No doubt about it — the text message.
Wideman to a teammate on Feb. 2: “The only problem and the only reason I’m here is cause the stupid refs and stupid media.”
First of all, I don’t like it. Just like I don’t like judging the NHL on its emails released as part of discovery for the concussion lawsuit. I like to see the full chain for full context. We rush to judgment without the whole picture too often these days. I was disappointed to see Wideman’s text included.
So, why did he give it? Let’s go through the process.
The rules change when you move from a regular hearing to an appeal. The relevant section of the CBA is Section 18.12. It reads: “The Commissioner shall have the authority to consider any evidence relating to the incident even if such evidence was not available at the time of the initial Supplementary Discipline for On-Ice Conduct decision.”
Earlier Wednesday, I used the word subpoena. Two sources said there was (“Do you think Wideman willingly gave up his phone?” one said), with another disputing it. A lawyer set me straight, saying the rules are analogous to, but technically not, a subpoena. A subpoena is an instrument of the judiciary, which this is not.
But, here’s what it comes down to: Because this is an arbitration hearing — basically a private court — neither side can say no to this kind of a request. As long as the information isn’t privileged (such as talking to your lawyer or wife), both sides have to provide written communications from witnesses.
The NHLPA, for example, asked for Henderson’s texts messages, and got them.
Here’s what’s not spelled out: the penalty. By far the biggest question asked was, “Why did they give their phones?”
Here is a better question — what is the punishment if they don’t?
As I write this, no one has given me a straight answer, with one exception: the penalty for avoiding it can be severe. Wideman may be a Canadian playing in Canada, but this is based in the U.S. under American Labour Law. Because the CBA “allows the commissioner to consider any evidence,” it opens the door for serious problems if people refuse. At the very least, the NHL or NHLPA could be accused of unfair labour practices. That’s not a small problem.

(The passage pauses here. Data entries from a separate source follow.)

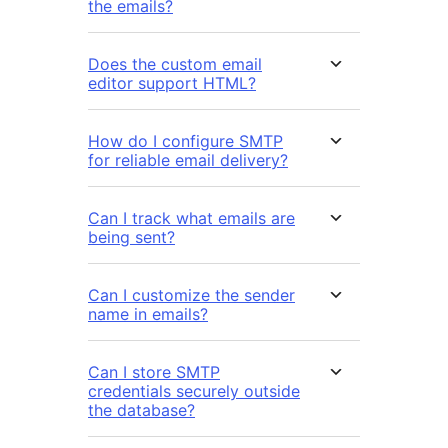
the emails?
Does the custom email
editor support HTML?
How do I configure SMTP
for reliable email delivery?
Can I track what emails are
being sent?
Can I customize the sender
name in emails?
Can I store SMTP
credentials securely outside
the database?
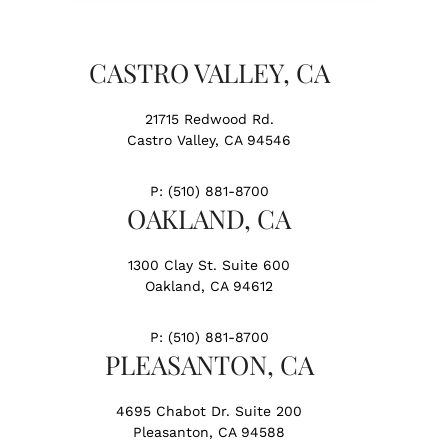
CASTRO VALLEY, CA
21715 Redwood Rd.
Castro Valley, CA 94546
P:
(510) 881-8700
OAKLAND, CA
1300 Clay St. Suite 600
Oakland, CA 94612
P:
(510) 881-8700
PLEASANTON, CA
4695 Chabot Dr. Suite 200
Pleasanton, CA 94588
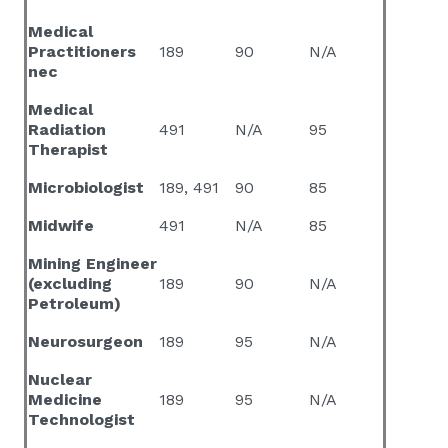
Medical
Practitioners
189
90
N/A
nec
Medical
Radiation
491
N/A
95
Therapist
Microbiologist
189, 491
90
85
Midwife
491
N/A
85
Mining Engineer
(excluding
189
90
N/A
Petroleum)
Neurosurgeon
189
95
N/A
Nuclear
Medicine
189
95
N/A
Technologist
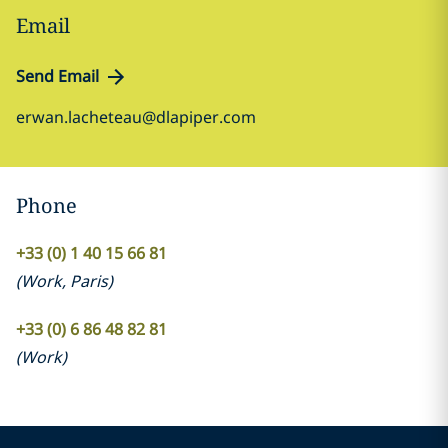
Email
Send Email
erwan.lacheteau@dlapiper.com
Phone
+33 (0) 1 40 15 66 81
(
Work
,
Paris
)
+33 (0) 6 86 48 82 81
(
Work
)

I was directed to a website called privacyrights.org. It’s a California-based company that advises people on how to protect themselves. One of its sections discusses “BYOD” — an employee “bringing your own device.”
It reads: “Employees should never just assume that their personal content such as emails and applications will remain private.”
Theda Skocpol, a professor at Harvard University, wrote in The Boston Globe, “Nowadays, in the Deflategate world, we all had better be on guard. No more loose banter, especially in texts or e-mails or on the phone. Regular employees had better be careful what they say about their bosses in exchanges they think are private — and the higher-ups must be on notice that if their subordinates spread angry or mocking stories about them, someone like Commissioner Roger Goodell may decide those messages are the truth and demand that you hand over all of your communications, as well.”
Tom Brady tried a unique strategy in Deflategate — claiming the phone he used during the key period was “broken,” after the NFL claimed it was “destroyed.” He did submit two other phones and more than 5,000 emails. He also submitted a note from his wireless carrier saying the contents of his text messages were lost after three days. Initially, Brady was seen as not credible. The suspension was overturned, but the NFL is appealing. We’ll see where it goes.
Maybe Wideman should have claimed his phone was busted. At the very least, he should have been advised by someone to be careful what he wrote, because his own words could be used against him. There is the possibility this gets even uglier, with more texts being anonymously released.
James Oldham, the independent arbitrator who will make the final decisions, has the same power to demand information. The relevant passage reads: “(The arbitrator) shall have the authority to consider any evidence relating to the incident even if such evidence was not available at the time of the initial Supplementary Discipline for On-Ice Conduct decision (that’s Colin Campbell’s ruling) or at the time of the Commissioner’s decision in connection with the appeal.”
This is the first time in the new CBA we’re going to an independent arbitrator. The stakes are high for both the NHL and NHLPA. The CBA indicates a suspension can only be overturned if the length of the suspension imposed is not supported by “substantial evidence.” Based on the way Bettman shredded the doctors who testified on behalf of Wideman’s concussion defence, I wonder if the NHLPA changes its strategy by obtaining and introducing new expert medical evidence at the appeal.
Now, you tell me. Did Colin Campbell and Gary Bettman have reason to suspend Dennis Wideman for 20 games?